According to BARB, 12.09m people watched Eastenders on Friday 1 January. How does BARB work this out?
“Viewing estimates are obtained from a panel of television owning private homes representing the viewing behaviour of the 26 million TV households within the UK. The panel is selected to be representative of each ITV and BBC region, with pre-determined sample sizes. Each home represents, on average, about 5,000 of the UK population.” (Source: http://www.barb.co.uk/about/tvMeasurement?_s=4)
OK. Now imagine we worked out web figures on such a low tech ‘sample’. Actually web stats are surprisingly accurate — products such as Omniture and Google Analytics track every page impression pretty accurately, which means that to a very small percentage, we know exactly how many pages were displayed across a website.
Marketing folks are often surprised how low some web ‘traffic’ (in TV speak, read ‘viewing’) figures are.

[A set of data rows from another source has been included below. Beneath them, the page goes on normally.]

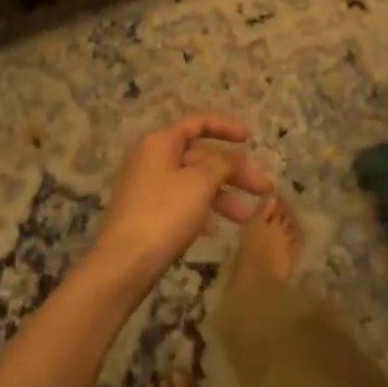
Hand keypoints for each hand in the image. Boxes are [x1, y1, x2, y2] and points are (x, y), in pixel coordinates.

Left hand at [92, 116, 271, 285]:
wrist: (125, 262)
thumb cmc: (165, 213)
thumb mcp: (200, 183)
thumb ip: (222, 163)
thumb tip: (235, 155)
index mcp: (161, 143)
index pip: (197, 124)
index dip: (225, 128)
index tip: (250, 138)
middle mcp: (152, 160)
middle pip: (200, 157)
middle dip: (233, 172)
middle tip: (262, 189)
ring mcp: (148, 188)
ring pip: (193, 183)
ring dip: (222, 196)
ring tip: (247, 217)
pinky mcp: (148, 214)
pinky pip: (182, 203)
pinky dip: (202, 211)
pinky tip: (217, 230)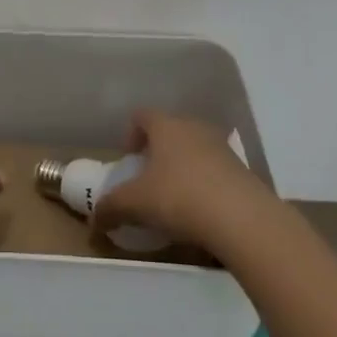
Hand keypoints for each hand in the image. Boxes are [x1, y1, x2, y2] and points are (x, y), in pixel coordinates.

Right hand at [91, 110, 271, 250]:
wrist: (242, 219)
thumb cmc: (179, 198)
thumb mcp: (135, 204)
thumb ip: (111, 208)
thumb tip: (94, 221)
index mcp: (166, 126)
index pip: (142, 115)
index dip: (131, 133)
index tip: (128, 158)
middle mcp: (195, 128)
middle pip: (171, 130)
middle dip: (157, 151)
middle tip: (148, 178)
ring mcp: (222, 148)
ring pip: (195, 149)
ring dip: (182, 167)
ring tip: (174, 196)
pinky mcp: (242, 171)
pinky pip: (215, 170)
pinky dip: (204, 183)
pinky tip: (200, 210)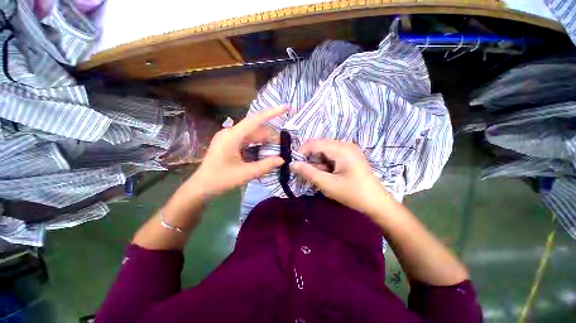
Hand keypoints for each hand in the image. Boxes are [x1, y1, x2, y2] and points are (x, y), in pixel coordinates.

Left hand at [188, 106, 285, 197]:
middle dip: (269, 135)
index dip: (273, 112)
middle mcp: (229, 132)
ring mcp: (226, 137)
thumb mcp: (245, 174)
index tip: (287, 107)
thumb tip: (282, 159)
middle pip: (254, 128)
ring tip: (276, 149)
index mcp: (232, 136)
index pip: (256, 119)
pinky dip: (254, 145)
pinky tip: (262, 152)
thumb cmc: (220, 179)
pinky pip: (243, 140)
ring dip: (262, 140)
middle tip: (284, 145)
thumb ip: (265, 166)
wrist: (200, 186)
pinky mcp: (225, 144)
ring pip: (249, 134)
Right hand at [291, 139, 389, 214]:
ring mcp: (350, 150)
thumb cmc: (353, 193)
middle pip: (320, 146)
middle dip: (311, 160)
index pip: (314, 143)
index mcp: (341, 148)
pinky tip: (328, 178)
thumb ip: (309, 173)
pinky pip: (334, 156)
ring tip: (319, 180)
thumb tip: (292, 164)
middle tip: (306, 176)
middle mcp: (346, 145)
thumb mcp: (328, 185)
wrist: (376, 202)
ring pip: (326, 152)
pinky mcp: (352, 157)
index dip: (301, 153)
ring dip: (319, 164)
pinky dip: (327, 165)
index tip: (293, 166)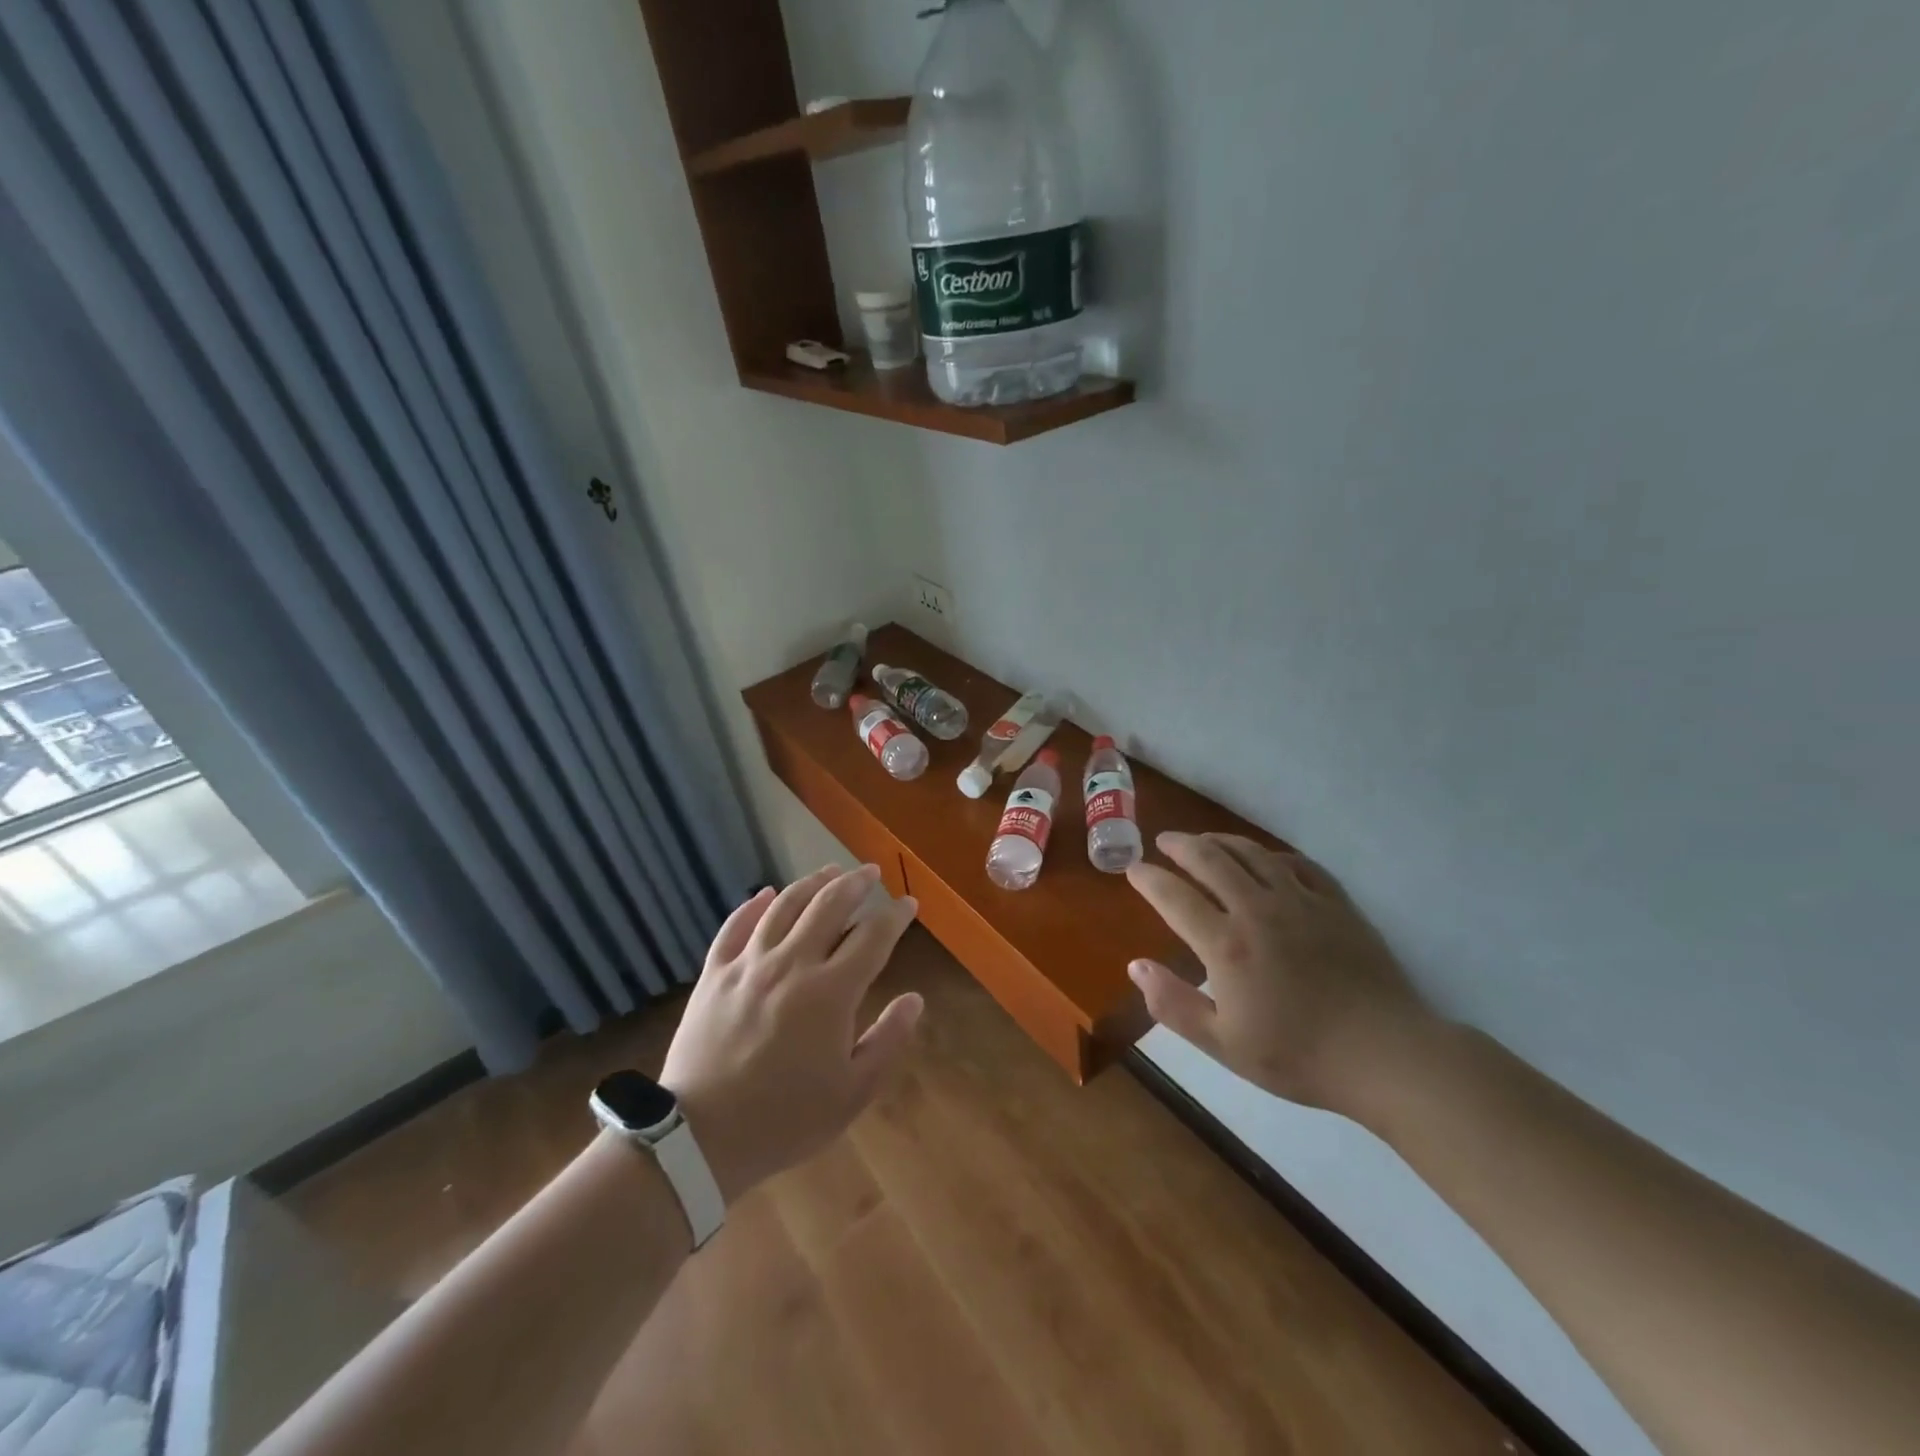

But actually they’re very accurate, especially compared to the totally inaccurate method of TV stats.
The next generation of web applications are already posing further problems. Two years ago we pitched to a very well known football club to look into redeveloping their website and other Internet applications, once of which was SecondLife. They specifically asked us to recreate their stadium in SecondLife. During the pitch, our Creative Director boldly stood up (as Creative Directors do) and showed a screenshot on SecondLife of their stadium, already in the virtual world. His point was twofold – 1. there was already an unofficial one which the club could ‘buy’ from the obviously-bored fan; and 2. he was the only person in the stadium, which had about 45,000 ‘seats’.
- TV stats are inaccurate
- Web stats are accurate at the expense of appearing lower
- Finally, when brands or Rights Holder start looking at ‘concurrent’ stats, they’re actually much lower than even the web stats.